Delete the Amazon Bedrock Marketplace release
If you deployed the model using Amazon Bedrock Marketplace, complete the following steps:
1. On the Amazon Bedrock console, under Foundation designs in the navigation pane, pick Marketplace releases. - In the Managed releases section, locate the endpoint you desire to delete.
- Select the endpoint, and on the Actions menu, choose Delete.
- Verify the endpoint details to make certain you're deleting the proper deployment: 1. Endpoint name.
- Model name.
-
Endpoint status
Delete the SageMaker JumpStart predictor
The SageMaker JumpStart design you deployed will sustain costs if you leave it running. Use the following code to delete the endpoint if you wish to stop sustaining charges. For more details, see Delete Endpoints and Resources.
Conclusion
In this post, we explored how you can access and release the DeepSeek-R1 design utilizing Bedrock Marketplace and SageMaker JumpStart. Visit SageMaker JumpStart in SageMaker Studio or Amazon Bedrock Marketplace now to get started. For more details, refer to Use Amazon Bedrock tooling with Amazon SageMaker JumpStart models, SageMaker JumpStart pretrained models, Amazon SageMaker JumpStart Foundation Models, Amazon Bedrock Marketplace, and Getting started with Amazon SageMaker JumpStart.
About the Authors
Vivek Gangasani is a Lead Specialist Solutions Architect for Inference at AWS. He assists emerging generative AI business construct innovative solutions using AWS services and sped up calculate. Currently, he is concentrated on developing methods for fine-tuning and optimizing the reasoning performance of big language models. In his totally free time, Vivek takes pleasure in treking, viewing movies, and trying different cuisines.

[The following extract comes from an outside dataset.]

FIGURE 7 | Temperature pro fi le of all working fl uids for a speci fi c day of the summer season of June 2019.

Niithiyn Vijeaswaran is a Generative AI Specialist Solutions Architect with the Third-Party Model Science team at AWS. His area of focus is AWS AI accelerators (AWS Neuron). He holds a Bachelor's degree in Computer technology and Bioinformatics.

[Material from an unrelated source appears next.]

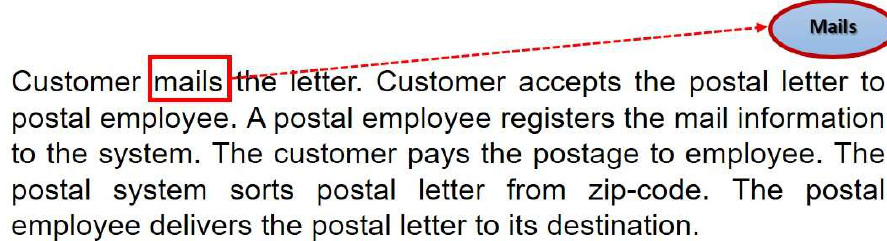
Figure 8. Key verb identification of requirement analysis.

Jonathan Evans is a Professional Solutions Architect dealing with generative AI with the Third-Party Model Science team at AWS.
Banu Nagasundaram leads product, engineering, and strategic collaborations for Amazon SageMaker JumpStart, SageMaker's artificial intelligence and generative AI hub. She is passionate about building services that assist customers accelerate their AI journey and unlock company value.